The clinical trial where I receive meds is ending and I am trying to get educated opinions on whether to stop or not. I have no side effects/body changes - other than occasional drunk feeling eating to close to when I take Sustiva ( me and everyone else I'm sure)
What would you suggest - do in my shoes? I am worried about long term toxicities, worried about losing "ground" so to speak and wondering if people are able to go back on the same regimen that was working well for them before they stopped. The hit hard, hit early benefit theory isn't mentioned as much now as it was. I hear more about long term toxicities now. I don't want to mess up a good thing, but don't want to be on meds if I don't have to be.
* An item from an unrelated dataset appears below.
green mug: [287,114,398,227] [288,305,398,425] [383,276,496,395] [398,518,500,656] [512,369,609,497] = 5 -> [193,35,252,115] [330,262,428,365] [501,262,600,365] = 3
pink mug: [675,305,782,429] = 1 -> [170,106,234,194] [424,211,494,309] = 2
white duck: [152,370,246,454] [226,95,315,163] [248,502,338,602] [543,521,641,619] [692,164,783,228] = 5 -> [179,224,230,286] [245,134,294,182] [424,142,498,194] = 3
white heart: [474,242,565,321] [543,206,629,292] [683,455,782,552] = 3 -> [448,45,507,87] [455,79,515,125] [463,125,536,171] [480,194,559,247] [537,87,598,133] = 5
Any advice would be appreciated and I realize what a lucky position I am in.
Response from Dr. Conway
You are, indeed, quite fortunate. I am an advocate of treatment in acute infection, mainly to prevent the establishment of all the viral reservoirs and to preserve the immune system.
At this stage, I would support a decision to stop therapy, with careful monitoring. It is quite possible that the treatment you received will allow your immune system to control the virus to such an extent that you will not need to go back on therapy. Your CD4 count itself may decrease, but may well stay in the normal range with a good percentage. If it decreases into the range of 350 or so, you could easily consider restarting therapy to prevent any further deterioration. You will be able to restart the same treatment you are now taking, and it should be just as effective.
One thing to remember if you go off treatment is that your viral load will become detectable. You will thus be more at risk to transmit the infection than you are now, so you will need to keep this in mind.